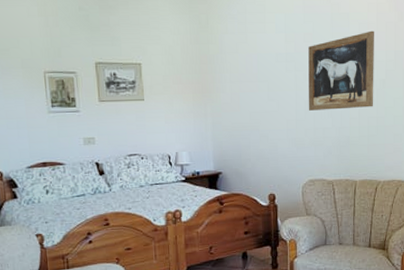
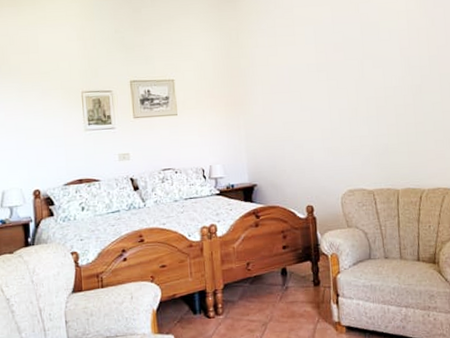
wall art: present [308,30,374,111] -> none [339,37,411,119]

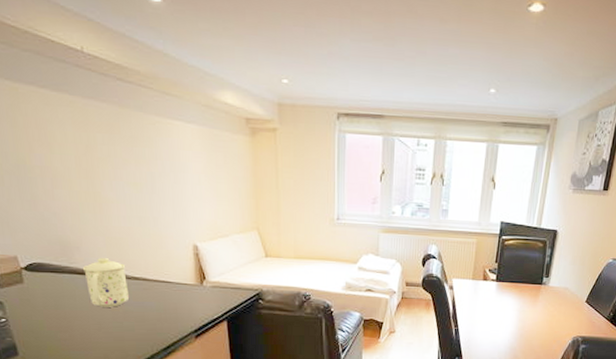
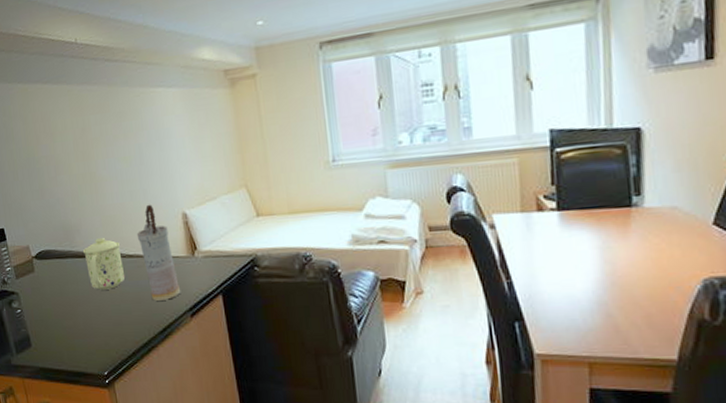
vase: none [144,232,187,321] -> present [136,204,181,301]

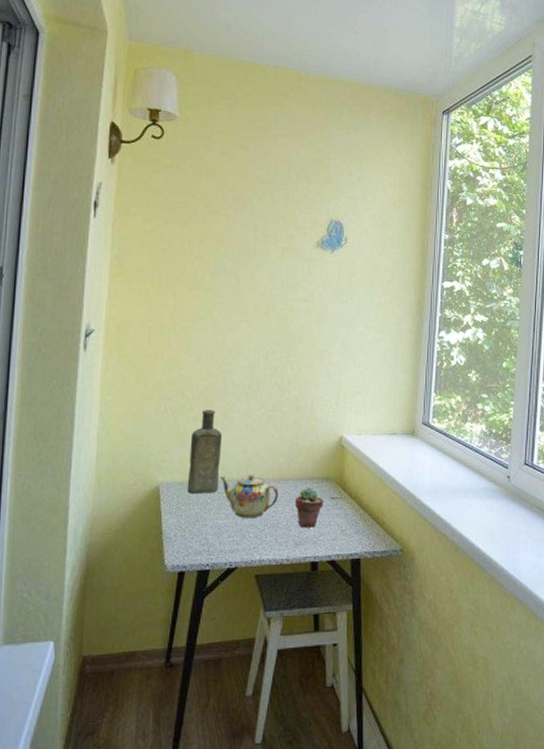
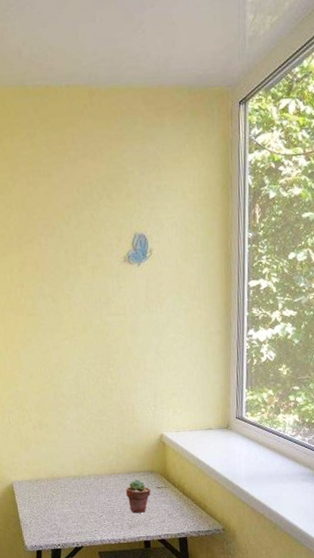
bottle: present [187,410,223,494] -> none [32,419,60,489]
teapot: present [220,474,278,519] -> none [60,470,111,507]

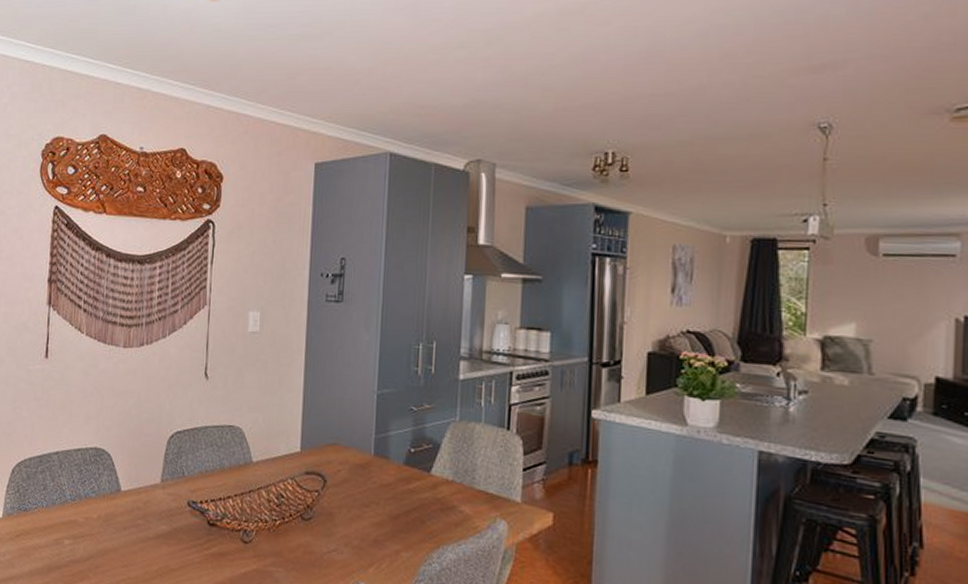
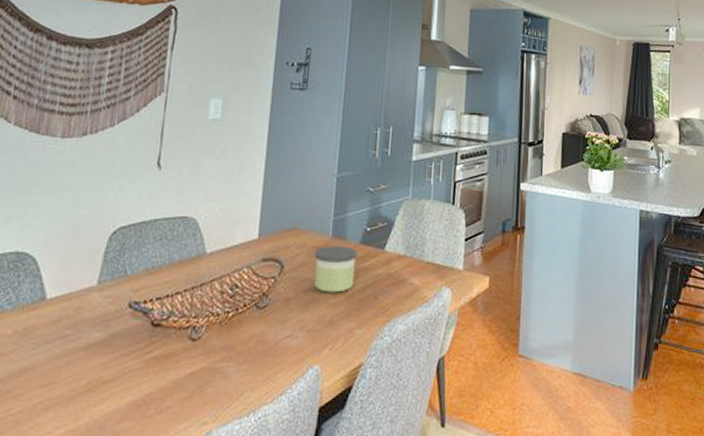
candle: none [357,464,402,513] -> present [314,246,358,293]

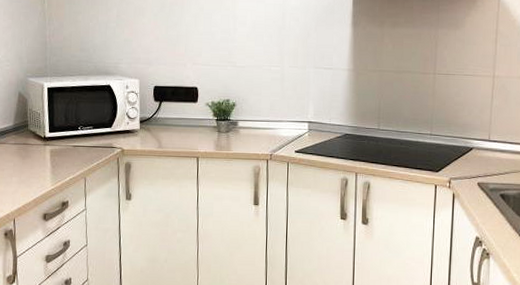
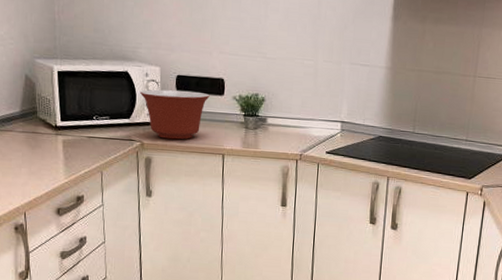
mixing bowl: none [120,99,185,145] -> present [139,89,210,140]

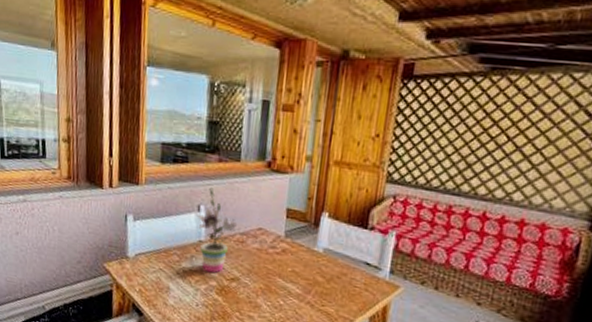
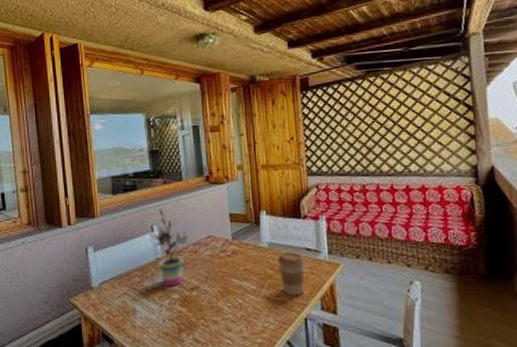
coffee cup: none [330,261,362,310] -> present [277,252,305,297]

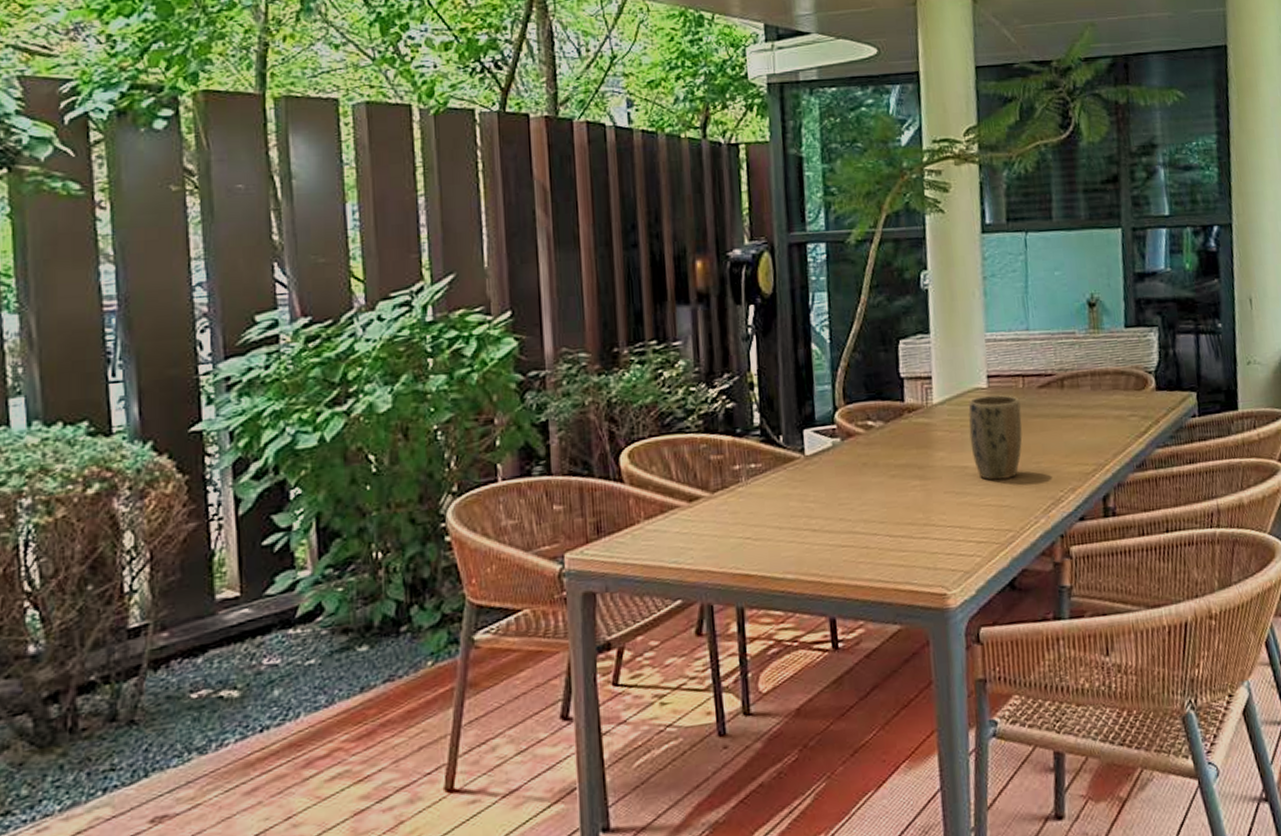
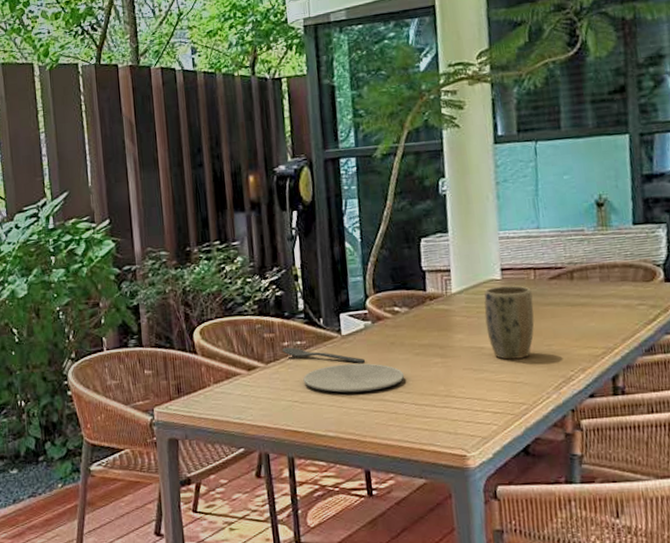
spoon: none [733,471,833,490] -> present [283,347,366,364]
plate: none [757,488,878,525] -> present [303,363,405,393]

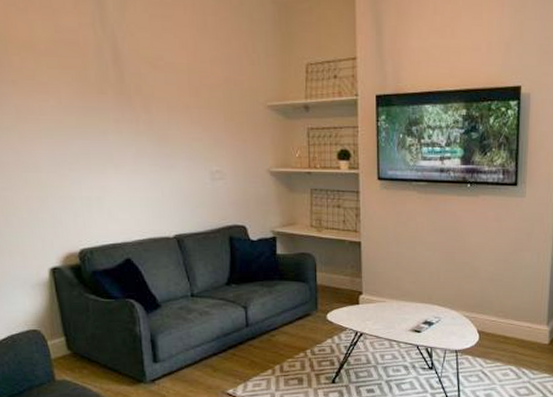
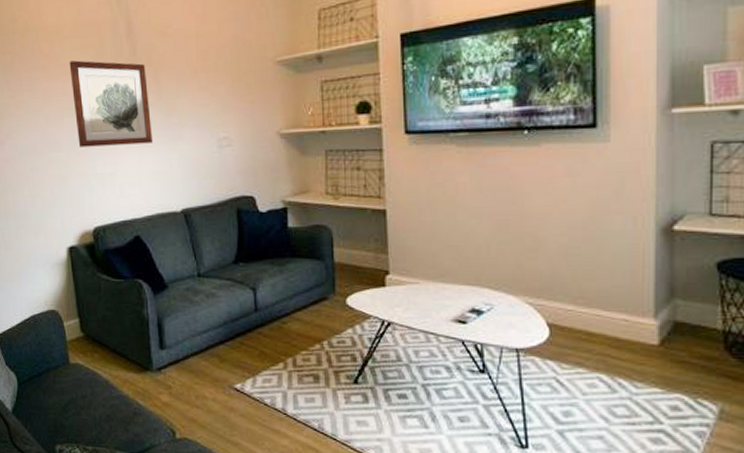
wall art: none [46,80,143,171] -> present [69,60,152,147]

==============================

• **Exercise requirements**
Begin at the first line of the material and copy each line exactly through the one containing "candle: none [357,464,402,513]". Omit pictures.

• **Written solution**
wall art: present [308,30,374,111] -> none [339,37,411,119]

vase: none [144,232,187,321] -> present [136,204,181,301]

bottle: present [187,410,223,494] -> none [32,419,60,489]
teapot: present [220,474,278,519] -> none [60,470,111,507]

candle: none [357,464,402,513] -> present [314,246,358,293]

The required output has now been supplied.